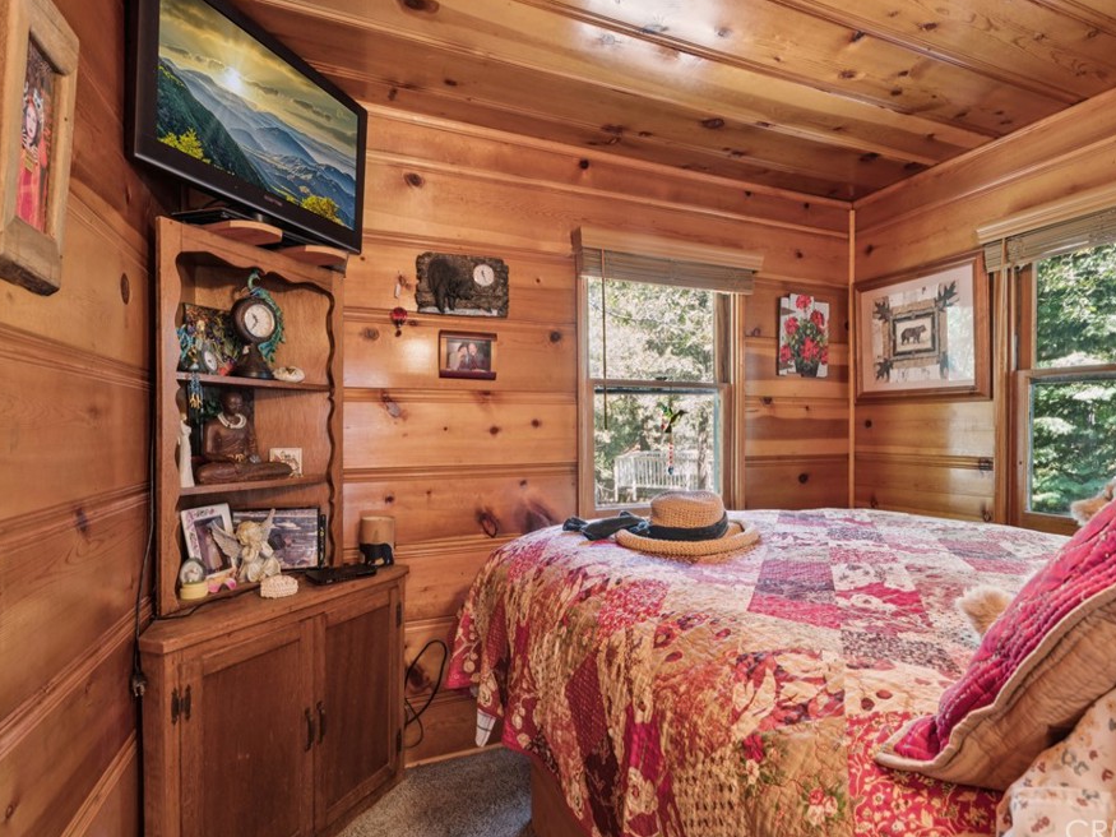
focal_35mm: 19
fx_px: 602
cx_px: 612
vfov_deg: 69.6
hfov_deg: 85.4
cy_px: 415
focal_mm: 16.6
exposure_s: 1.3
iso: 100
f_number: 13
----
HOW TO COMPLETE THIS TASK >>
Each line above should be written out again unchanged; no images are to be carried over.

RESPONSE TO THIS TASK >>
focal_35mm: 19
fx_px: 602
cx_px: 612
vfov_deg: 69.6
hfov_deg: 85.4
cy_px: 415
focal_mm: 16.6
exposure_s: 1.3
iso: 100
f_number: 13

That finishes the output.